No vídeo, o secretário ainda declarou que a prefeitura não foi procurada para fornecer o transporte de Neuraci até Salvador - ao contrário do que afirma a família. "A informação que circula nas redes sociais é que o transporte foi negado, mas isso não ocorreu em momento algum. O protocolo é que ela deveria estar na UPA e a UPA providenciaria o transporte via regulação, como acontece normalmente. Mas os familiares resolveram não cumprir o protocolo que regula o Sistema Único de Saúde", falou.

Com relação ao transporte, Lany diz que ela mesma falou com o assessor do prefeito, porém, foi informada que só poderia receber ajuda se sua tia estivesse no sistema de regulação. Por fim, o titular da pasta da Saúde prestou sua solidariedade à família da vítima e reforçou que a gestão municipal abriu um procedimento administrativo para apurar o caso e "punir os responsáveis".

Salmonella na comida - Amostras dos alimentos foram coletadas para serem analisadas pelo Laboratório Central de Saúde Pública (Lacen). A análise encontrou Salmonella nas amostras coletadas.
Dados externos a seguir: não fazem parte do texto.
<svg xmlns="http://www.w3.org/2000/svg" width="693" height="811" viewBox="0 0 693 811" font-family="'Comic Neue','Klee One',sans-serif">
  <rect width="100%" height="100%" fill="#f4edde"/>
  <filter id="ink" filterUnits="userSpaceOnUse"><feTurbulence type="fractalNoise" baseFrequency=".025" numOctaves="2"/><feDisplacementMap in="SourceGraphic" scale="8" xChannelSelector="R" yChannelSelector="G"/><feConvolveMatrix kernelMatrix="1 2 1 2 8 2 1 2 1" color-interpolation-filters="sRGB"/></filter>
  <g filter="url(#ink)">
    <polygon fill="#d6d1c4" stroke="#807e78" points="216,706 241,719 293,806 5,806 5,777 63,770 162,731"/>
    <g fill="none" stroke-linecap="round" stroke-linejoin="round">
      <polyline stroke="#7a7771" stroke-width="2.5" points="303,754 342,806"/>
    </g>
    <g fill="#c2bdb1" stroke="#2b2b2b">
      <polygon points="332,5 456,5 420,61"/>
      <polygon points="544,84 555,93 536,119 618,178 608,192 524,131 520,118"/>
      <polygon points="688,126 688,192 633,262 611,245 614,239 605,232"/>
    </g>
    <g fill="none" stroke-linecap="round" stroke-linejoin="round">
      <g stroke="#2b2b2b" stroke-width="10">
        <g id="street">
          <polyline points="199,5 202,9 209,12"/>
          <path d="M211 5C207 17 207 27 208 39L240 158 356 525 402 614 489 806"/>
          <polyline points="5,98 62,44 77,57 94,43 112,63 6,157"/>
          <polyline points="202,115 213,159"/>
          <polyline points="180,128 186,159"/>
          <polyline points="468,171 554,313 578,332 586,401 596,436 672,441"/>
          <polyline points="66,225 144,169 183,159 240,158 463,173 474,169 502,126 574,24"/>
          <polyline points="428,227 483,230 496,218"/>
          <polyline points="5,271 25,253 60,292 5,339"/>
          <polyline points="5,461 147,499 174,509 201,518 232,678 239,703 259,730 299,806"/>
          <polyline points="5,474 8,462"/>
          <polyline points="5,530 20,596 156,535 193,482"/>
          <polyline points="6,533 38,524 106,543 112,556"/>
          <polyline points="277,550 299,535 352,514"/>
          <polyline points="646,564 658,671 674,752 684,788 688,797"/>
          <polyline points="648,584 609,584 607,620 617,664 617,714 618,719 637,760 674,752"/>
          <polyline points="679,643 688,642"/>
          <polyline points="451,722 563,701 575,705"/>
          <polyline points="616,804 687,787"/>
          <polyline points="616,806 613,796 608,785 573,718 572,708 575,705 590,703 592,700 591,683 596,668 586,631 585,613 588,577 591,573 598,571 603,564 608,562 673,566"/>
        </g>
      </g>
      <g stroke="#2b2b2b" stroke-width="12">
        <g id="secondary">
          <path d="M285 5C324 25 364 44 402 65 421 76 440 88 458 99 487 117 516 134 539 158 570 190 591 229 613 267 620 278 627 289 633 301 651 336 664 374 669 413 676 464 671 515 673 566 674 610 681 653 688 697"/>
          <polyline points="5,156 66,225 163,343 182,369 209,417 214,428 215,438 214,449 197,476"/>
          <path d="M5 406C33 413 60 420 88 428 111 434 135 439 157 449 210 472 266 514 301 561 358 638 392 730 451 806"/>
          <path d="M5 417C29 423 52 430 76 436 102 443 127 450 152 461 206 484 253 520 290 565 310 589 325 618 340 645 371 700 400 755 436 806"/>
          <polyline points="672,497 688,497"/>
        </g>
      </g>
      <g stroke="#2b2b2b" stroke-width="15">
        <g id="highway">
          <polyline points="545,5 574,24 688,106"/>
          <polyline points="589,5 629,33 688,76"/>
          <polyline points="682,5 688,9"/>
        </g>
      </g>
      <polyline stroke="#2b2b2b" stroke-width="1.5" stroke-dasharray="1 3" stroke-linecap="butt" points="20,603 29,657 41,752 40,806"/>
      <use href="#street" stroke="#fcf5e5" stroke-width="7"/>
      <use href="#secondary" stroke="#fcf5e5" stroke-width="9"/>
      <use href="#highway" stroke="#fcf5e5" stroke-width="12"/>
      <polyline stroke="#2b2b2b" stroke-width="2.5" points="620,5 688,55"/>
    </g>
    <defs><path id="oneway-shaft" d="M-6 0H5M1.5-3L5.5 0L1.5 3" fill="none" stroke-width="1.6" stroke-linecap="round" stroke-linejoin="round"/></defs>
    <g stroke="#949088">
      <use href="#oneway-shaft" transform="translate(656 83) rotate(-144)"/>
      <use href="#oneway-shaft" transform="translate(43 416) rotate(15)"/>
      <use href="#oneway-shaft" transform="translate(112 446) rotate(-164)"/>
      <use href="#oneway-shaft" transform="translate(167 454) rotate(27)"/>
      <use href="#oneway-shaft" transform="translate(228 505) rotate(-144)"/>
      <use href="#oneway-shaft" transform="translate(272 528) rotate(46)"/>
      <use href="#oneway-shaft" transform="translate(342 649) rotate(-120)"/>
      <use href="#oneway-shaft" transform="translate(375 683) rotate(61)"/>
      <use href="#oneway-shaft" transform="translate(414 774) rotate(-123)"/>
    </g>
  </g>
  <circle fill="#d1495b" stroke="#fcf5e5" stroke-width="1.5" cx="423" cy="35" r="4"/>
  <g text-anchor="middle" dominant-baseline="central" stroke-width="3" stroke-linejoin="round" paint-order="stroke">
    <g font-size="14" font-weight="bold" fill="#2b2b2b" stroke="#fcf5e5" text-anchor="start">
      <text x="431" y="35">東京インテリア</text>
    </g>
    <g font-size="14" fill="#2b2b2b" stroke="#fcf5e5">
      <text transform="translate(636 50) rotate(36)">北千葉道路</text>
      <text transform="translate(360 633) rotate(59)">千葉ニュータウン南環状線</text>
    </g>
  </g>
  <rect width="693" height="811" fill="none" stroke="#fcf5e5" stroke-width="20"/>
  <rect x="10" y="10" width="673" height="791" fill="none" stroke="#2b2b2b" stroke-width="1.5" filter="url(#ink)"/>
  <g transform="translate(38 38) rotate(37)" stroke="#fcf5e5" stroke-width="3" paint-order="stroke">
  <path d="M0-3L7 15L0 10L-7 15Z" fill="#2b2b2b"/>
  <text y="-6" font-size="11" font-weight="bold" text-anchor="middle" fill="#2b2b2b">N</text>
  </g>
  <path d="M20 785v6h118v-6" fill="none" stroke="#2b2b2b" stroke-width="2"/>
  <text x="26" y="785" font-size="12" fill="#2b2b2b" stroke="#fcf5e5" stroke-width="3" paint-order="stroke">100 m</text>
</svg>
Segundo informe divulgado pela prefeitura, na contagem de micro-organismo indicadores da condição higiênico sanitária do alimento foram encontrados níveis acima do aceitável, que é de 10 Unidades Formadoras de Colônias por grama (UFC/g) de amostra.
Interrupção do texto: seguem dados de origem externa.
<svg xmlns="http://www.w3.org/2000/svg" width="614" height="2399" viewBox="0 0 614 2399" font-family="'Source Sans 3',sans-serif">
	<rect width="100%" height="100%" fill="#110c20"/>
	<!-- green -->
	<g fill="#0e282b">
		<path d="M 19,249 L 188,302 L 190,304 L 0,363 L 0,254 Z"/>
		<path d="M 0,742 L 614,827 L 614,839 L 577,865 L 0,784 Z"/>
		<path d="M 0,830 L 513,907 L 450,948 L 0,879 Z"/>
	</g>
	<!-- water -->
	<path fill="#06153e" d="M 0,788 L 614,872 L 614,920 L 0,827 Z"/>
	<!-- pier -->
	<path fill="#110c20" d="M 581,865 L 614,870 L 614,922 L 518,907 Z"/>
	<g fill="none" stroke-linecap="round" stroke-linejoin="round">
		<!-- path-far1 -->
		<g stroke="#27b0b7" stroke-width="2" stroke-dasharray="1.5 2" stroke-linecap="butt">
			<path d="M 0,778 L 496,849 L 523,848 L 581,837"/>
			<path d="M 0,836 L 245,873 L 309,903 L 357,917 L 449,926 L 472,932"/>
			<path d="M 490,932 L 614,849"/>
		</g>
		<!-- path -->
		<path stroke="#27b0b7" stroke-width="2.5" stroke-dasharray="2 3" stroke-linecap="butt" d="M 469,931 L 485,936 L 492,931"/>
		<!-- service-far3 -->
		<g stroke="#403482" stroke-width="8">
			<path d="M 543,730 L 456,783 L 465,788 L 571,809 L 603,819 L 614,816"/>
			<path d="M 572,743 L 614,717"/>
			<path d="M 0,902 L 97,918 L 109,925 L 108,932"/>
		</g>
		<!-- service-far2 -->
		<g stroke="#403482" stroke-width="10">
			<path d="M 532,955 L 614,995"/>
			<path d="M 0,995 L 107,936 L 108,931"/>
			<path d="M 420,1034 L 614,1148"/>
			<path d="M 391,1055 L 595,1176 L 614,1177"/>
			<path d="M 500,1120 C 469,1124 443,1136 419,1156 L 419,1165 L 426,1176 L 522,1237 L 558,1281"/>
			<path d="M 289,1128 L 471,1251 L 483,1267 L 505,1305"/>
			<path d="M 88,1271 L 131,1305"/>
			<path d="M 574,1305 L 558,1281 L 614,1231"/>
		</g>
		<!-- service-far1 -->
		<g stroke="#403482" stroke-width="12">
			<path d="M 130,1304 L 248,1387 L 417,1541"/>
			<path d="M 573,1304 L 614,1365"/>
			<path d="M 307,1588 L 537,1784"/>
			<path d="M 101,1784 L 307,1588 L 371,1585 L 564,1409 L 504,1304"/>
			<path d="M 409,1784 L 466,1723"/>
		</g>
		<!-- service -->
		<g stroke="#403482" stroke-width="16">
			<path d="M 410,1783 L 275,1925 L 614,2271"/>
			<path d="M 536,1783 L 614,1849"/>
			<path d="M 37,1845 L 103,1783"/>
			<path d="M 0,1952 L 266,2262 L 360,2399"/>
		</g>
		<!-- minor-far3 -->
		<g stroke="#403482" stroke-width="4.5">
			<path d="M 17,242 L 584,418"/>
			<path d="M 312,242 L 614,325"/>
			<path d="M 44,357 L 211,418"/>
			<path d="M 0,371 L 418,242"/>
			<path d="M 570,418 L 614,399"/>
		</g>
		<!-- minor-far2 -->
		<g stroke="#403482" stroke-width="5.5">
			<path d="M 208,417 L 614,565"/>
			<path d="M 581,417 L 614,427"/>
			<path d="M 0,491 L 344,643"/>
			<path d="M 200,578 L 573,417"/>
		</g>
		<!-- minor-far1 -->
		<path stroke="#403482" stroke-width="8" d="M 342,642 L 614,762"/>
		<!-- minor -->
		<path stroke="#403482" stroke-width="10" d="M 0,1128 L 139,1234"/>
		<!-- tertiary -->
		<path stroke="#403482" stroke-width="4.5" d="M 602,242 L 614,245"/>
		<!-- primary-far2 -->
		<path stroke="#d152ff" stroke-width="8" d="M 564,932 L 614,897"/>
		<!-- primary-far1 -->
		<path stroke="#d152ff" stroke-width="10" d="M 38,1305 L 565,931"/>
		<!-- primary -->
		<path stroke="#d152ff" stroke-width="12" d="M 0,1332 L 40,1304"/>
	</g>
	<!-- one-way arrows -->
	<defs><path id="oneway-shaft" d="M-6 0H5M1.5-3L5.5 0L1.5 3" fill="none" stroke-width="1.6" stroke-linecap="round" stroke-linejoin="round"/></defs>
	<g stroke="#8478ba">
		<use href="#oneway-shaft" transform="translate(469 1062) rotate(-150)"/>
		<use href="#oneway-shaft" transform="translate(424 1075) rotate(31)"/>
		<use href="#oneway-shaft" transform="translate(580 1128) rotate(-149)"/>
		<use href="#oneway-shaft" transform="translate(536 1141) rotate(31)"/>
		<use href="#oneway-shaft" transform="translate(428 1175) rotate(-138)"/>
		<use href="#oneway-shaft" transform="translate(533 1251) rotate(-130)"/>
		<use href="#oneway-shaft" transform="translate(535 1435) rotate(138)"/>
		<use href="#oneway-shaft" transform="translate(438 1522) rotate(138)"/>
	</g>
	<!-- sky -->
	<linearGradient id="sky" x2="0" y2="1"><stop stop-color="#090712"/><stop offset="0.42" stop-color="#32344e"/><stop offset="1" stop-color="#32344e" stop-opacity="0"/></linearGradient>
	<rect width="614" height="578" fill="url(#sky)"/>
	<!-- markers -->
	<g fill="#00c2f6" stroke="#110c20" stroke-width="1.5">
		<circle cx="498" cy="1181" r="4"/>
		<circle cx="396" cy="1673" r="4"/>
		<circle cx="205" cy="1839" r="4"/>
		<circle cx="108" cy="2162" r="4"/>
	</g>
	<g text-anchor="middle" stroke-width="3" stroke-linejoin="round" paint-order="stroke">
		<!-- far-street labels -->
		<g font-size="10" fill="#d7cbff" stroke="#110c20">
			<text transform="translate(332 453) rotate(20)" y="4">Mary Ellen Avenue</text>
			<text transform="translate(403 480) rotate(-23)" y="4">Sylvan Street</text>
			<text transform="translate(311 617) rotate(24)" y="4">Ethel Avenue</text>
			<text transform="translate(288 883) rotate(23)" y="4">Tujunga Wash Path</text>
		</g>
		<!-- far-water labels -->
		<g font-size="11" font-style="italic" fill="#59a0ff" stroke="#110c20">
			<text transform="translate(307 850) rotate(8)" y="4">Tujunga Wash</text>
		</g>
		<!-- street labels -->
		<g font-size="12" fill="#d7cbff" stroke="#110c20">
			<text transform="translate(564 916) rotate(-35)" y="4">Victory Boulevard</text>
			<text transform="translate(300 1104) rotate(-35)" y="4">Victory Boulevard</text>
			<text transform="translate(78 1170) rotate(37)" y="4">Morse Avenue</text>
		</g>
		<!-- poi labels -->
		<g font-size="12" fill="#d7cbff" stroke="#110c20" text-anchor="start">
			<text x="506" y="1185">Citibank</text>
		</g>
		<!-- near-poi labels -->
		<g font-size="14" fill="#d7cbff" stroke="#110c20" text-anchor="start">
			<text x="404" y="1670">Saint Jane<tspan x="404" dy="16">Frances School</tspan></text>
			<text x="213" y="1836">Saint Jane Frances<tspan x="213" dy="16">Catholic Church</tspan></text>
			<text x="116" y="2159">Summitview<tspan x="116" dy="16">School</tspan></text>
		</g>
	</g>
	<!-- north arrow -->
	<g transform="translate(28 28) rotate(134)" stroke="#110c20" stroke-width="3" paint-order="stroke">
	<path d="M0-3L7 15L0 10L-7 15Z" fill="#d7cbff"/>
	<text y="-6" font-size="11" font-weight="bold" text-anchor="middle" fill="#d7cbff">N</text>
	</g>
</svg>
Ainda segundo o secretário Gilson das Mercês, a prefeitura de Jacobina está em contato com a Superintendência de Vigilância Sanitária da Secretaria de Saúde do Estado (Sesab) para saber a causa da morte de Neuraci - se foi causada pela bactéria (Salmonella) ou se outra comorbidade influenciou. Questionada, a família informou que a vítima não tinha nenhuma comorbidade e gozava de boa saúde.

Pacientes em recuperação - Taciane Ferreira, uma das professoras que passou mal após a refeição, contou que está se recuperando bem e já está de volta ao trabalho. "Ainda estou um pouco fraca e com o psicólogo abalado, mas estou fazendo uso de medicação para me ajudar a passar por esse momento", comentou. Ela contou ainda que outros conhecidos e colegas estão se recuperando bem, mas reforçou a gravidade da situação. As aulas no município foram retomadas nesta quarta-feira (15).